What Is Logos?

What Is Logos?

Photo Credit: Alessia Baptista

The meaning behind The Mike’s faith section

Zenon MacKinnon, Logos Editor

“In the beginning was the Logos, and the Logos was with God, and the Logos was God.” So begins the Gospel of John, the story of Jesus’ life, death, and resurrection. 

The Logos, for John, is Jesus Christ. This isn’t some nickname they had back in ancient Palestine. The word has an untranslatable quality to it. Writers over the ages have argued and mulled over what an acceptable equivalent might be. In Goethe’s Faust, the titular character opens a Bible and begins translating out loud, hesitating at Logos. Tradition translated it as something like “the Word,” but that doesn’t feel quite right to him. He wonders whether maybe the more mystical “Force” might do, but rejects it — too violent. He settles on saying that in the beginning was “the Deed.” Other more philosophical types have opted for names like “the Reason,” or “the Thought,” while monks and mystics through the ages have suggested things like “the Way,” and “the Tao.”

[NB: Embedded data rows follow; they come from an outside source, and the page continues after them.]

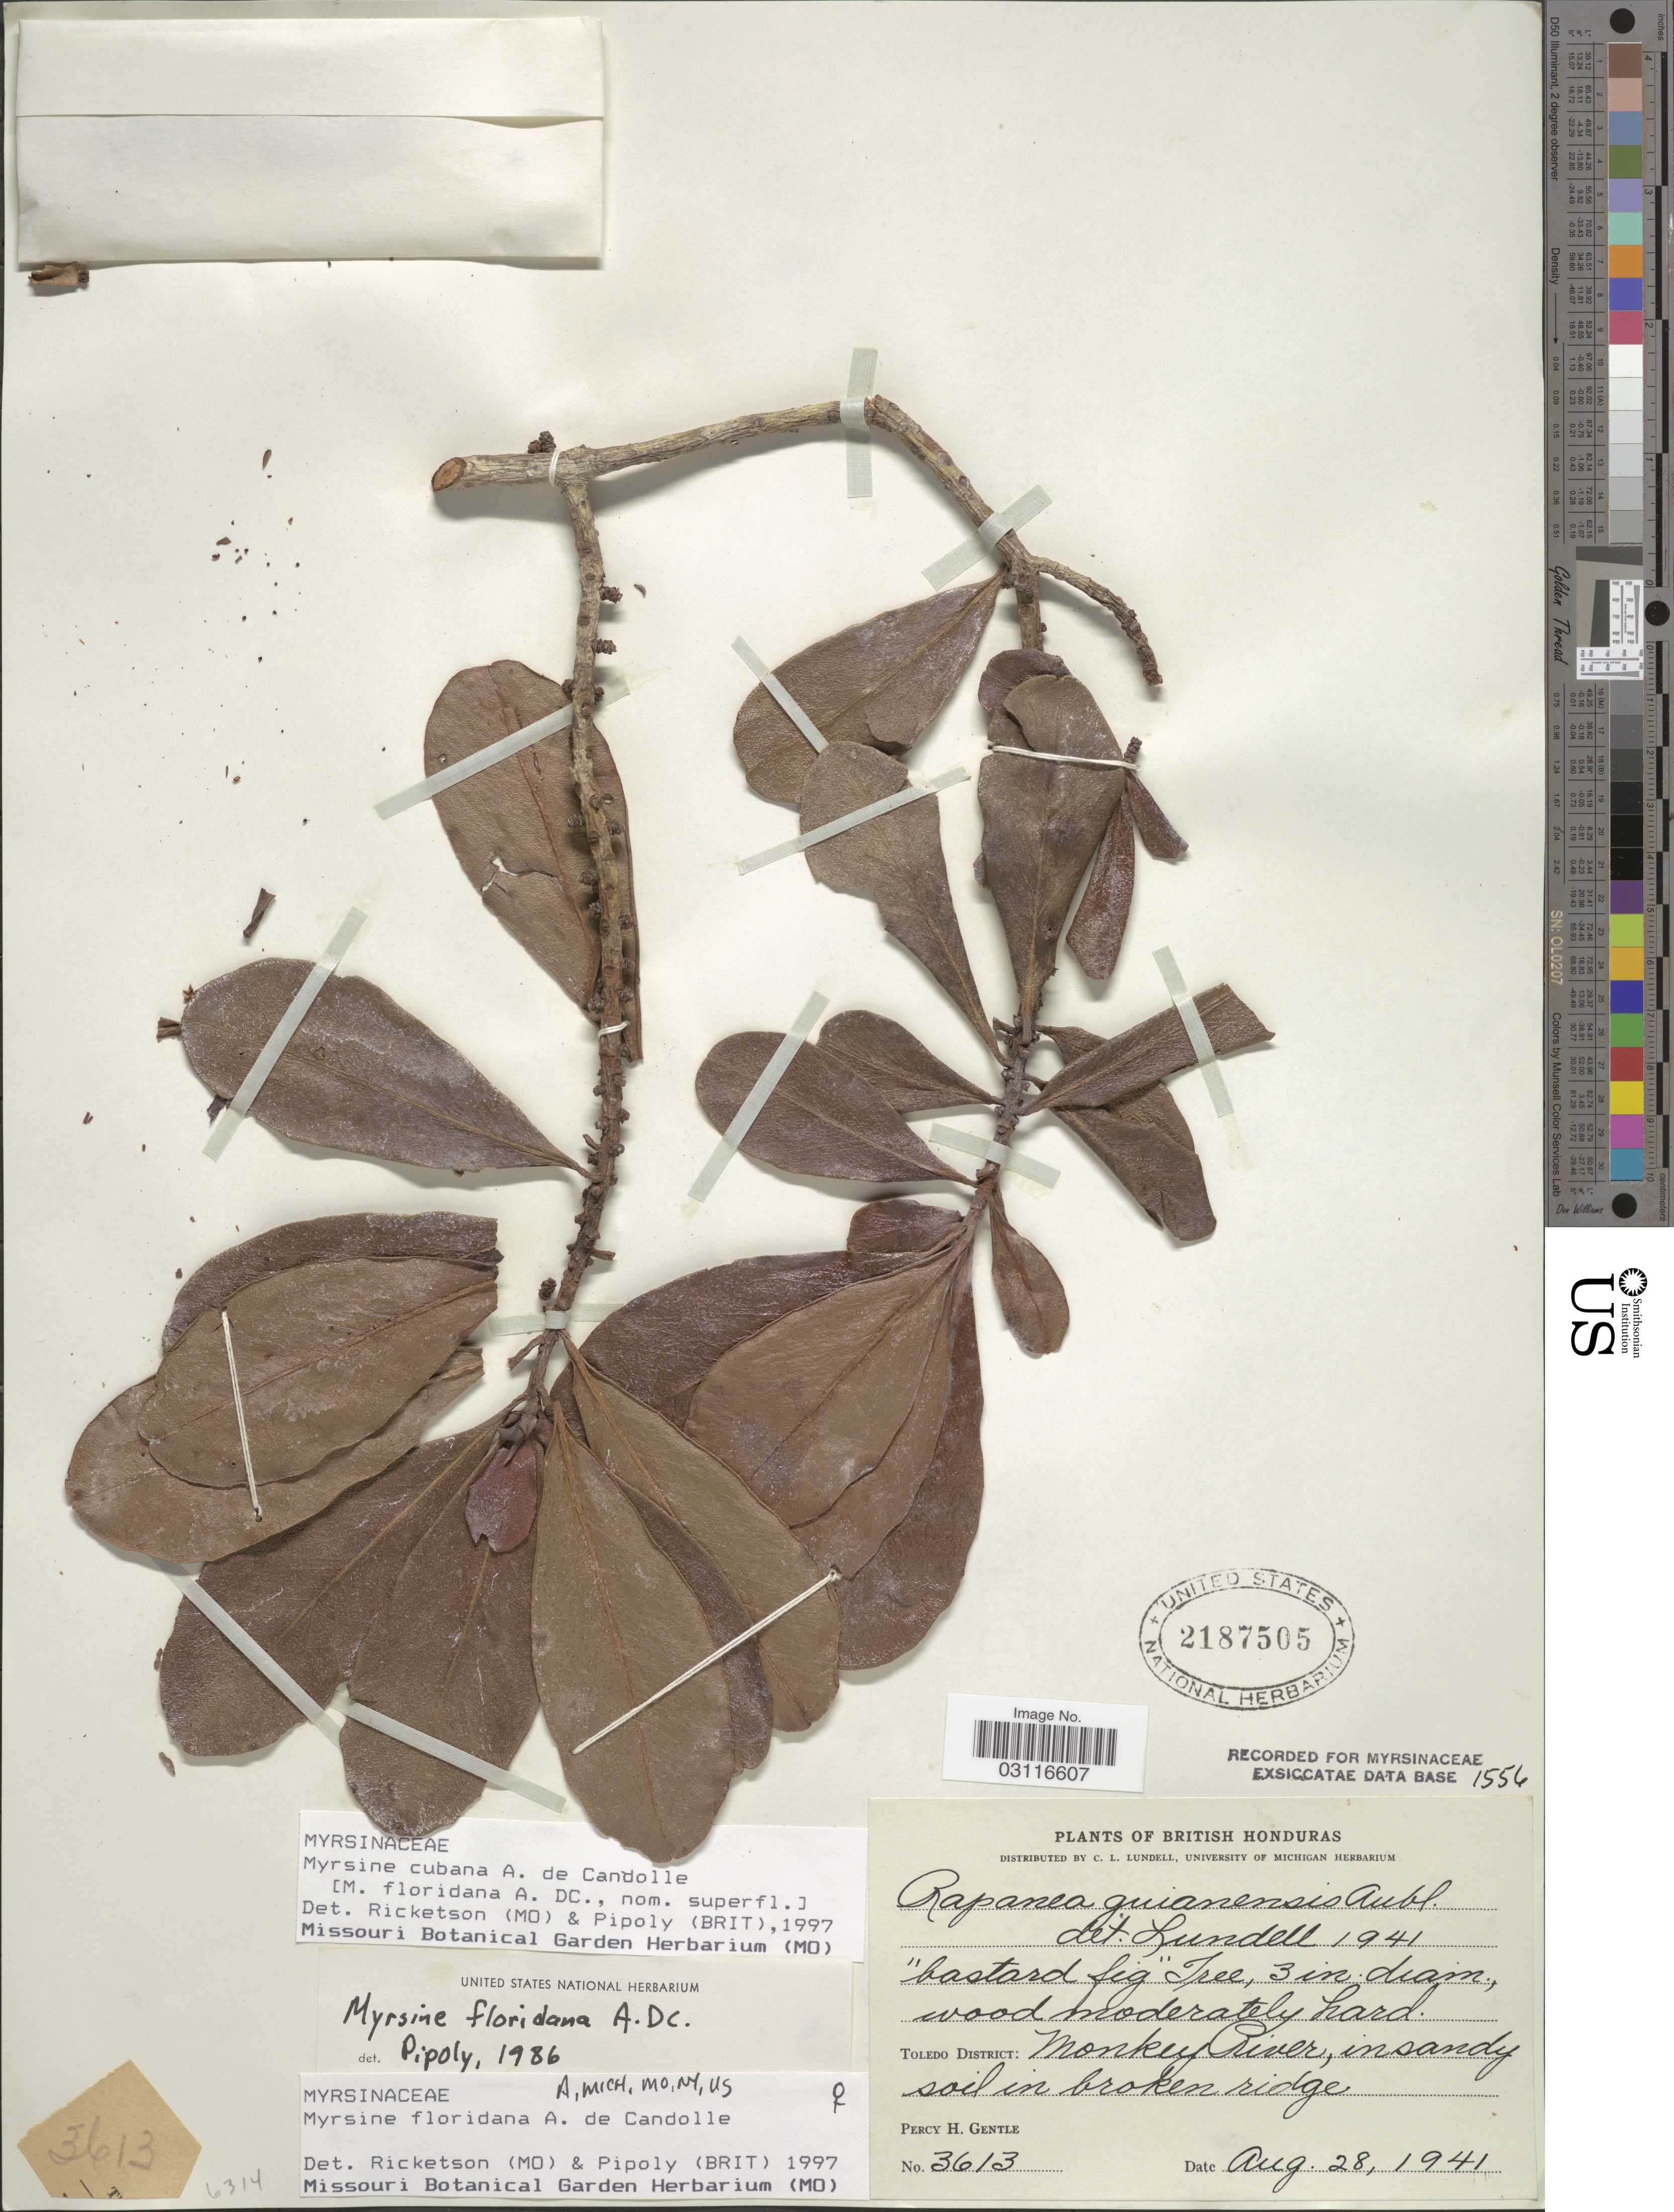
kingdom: Plantae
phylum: Tracheophyta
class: Magnoliopsida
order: Ericales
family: Primulaceae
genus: Myrsine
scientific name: Myrsine cubana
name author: A. DC.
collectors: P. H. Gentle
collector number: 3631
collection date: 1941-08-28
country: Belize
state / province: Toledo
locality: British Honduras. Toledo District: Monkey River, in sandy soil in broken ridge.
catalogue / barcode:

My own favourite translation of Logos points to its etymology: the Proto-Indo-European root word leǵ. This is the farthest back we can trace the word to, in the language spoken by prehistoric horse herding peoples on the Central Asian steppes. To them it meant “to gather together.”

This sense of untranslatability is appropriate for the Logos section. It is meant to be the section that touches on questions of religion and philosophy, and there is a venerable tradition at The Mike of very erudite meditations on Catholic spirituality in these pages. But as the name suggests, our mission is broader and harder to pin down than that. This section is where we gather all our thoughts about how we think, move, and have our being. What is the Way we follow, and what does it mean to follow it?